ブルゴーニュ公フィリップ3世(3)
文字数 2,129文字
僕はヨランド・ダラゴンがなぜここまで一生懸命シャルル7世のために尽くすのかわからないです。アルテュール・ド・リッシュモンをシャルル7世に紹介したのもヨランド・ダラゴンでした。シャルル7世に必要な人物とうまく交渉して集めている、娘を王妃にしたいという気持ちがあっても、普通はここまではしないと思います。
リッシュモンが王太子の側近になり父の暗殺犯などアルマニャック派の強硬派を処罰したため進展したと思われたが、王太子の寵臣ジェルジュ・ド・ラ・トレモイユと対立して1428年に宮廷から追い出され、ブルゴーニュとフランスの交渉も中断された。

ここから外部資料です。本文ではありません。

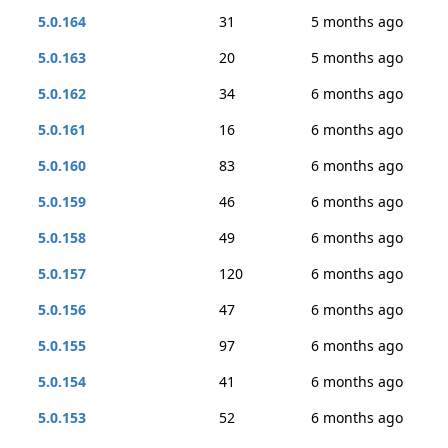
5.0.164
31
5 months ago
5.0.163
20
5 months ago
5.0.162
34
6 months ago
5.0.161
16
6 months ago
5.0.160
83
6 months ago
5.0.159
46
6 months ago
5.0.158
49
6 months ago
5.0.157
120
6 months ago
5.0.156
47
6 months ago
5.0.155
97
6 months ago
5.0.154
41
6 months ago
5.0.153
52
6 months ago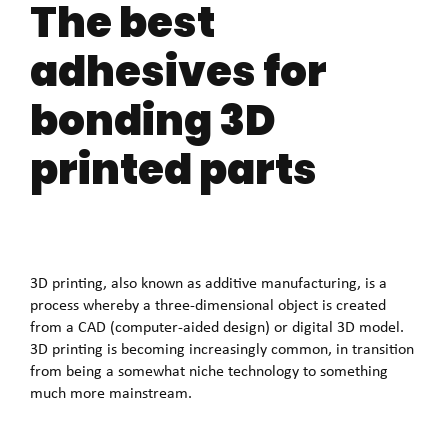
The best
adhesives for
bonding 3D
printed parts
3D printing, also known as additive manufacturing, is a
process whereby a three-dimensional object is created
from a CAD (computer-aided design) or digital 3D model.
3D printing is becoming increasingly common, in transition
from being a somewhat niche technology to something
much more mainstream.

しかし、1429年5月にジャンヌ・ダルクがオルレアンでイングランド軍の包囲網を破り、6月にパテーの戦いでオルレアン周辺のイングランド軍が掃討され、7月にランスで王太子が戴冠式を行ってフランス王シャルル7世を称する頃になると形勢は逆転し始めた。
フィリップ3世は本当に卑怯です。シャルル7世の方が勝ちそうだから慌てて味方のふりをしているのです。ブルゴーニュの一族はみんなそうです。彼らが考えるのはいかに自分が得するかであって、良心や道徳心などは彼らにはかけらもありません。
冬から1430年まで善良公は3度目の結婚準備に追われ、シャルル7世が北フランスで紛争を煽り善良公を牽制するなどしていたため、出兵する余裕はなかった。シャルル7世と休戦協定の期限は1430年3月までだったが、水面下で両者は互いに相手の出方を窺いつつ警戒していた。
一向に協力しない善良公に苛立ったベッドフォード公は1430年5月にコンピエーニュ包囲戦を実行、善良公はフランスとの休戦が切れたこともありイングランドの顔を立てるため参戦したが、戦いは敗北に終わり、善良公の配下のリニー伯ジャン2世はジャンヌを捕えてイングランド軍に引き渡した。
リニー伯ジャン2世がコンピエーニュ包囲戦に参加した際、1430年5月23日に自身の従士がジャンヌ・ダルクを生け捕りにした。コンピエーニュに陣取るシャルル7世派の軍勢に彼女を奪回される恐れがあったため、ジャンは自分の居城ボールヴォワール城にジャンヌ・ダルクを連行し、伯母と妻に彼女を監視させることにした。ジャンの許には百年戦争の全ての陣営からジャンヌ・ダルクの身代金支払の申し出が舞い込んだ。主君のブルゴーニュ公フィリップ3世は、同盟者のイングランド陣営に身柄を引き渡すように求めた。
ジャンの同居する伯母ジャンヌ・ド・リュクサンブールはシャルル7世の名付け親だったこともあってジャンヌ・ダルクに同情的で、甥が彼女をイングランドに引き渡すことに反対した。伯母はジャンに、もしジャンヌ・ダルクをイングランド人に売り渡せばリニー伯領の相続権を剥奪するとまで脅しをかけたが、9月18日に死去した。結局相続権剝奪の恐れのなくなったジャンは、ボーヴェ司教ピエール・コーションおよびパリ大学の要求に応じて1万リーヴル・トゥールノワの身代金と引き換えにジャンヌ・ダルクをイングランド人に引き渡した。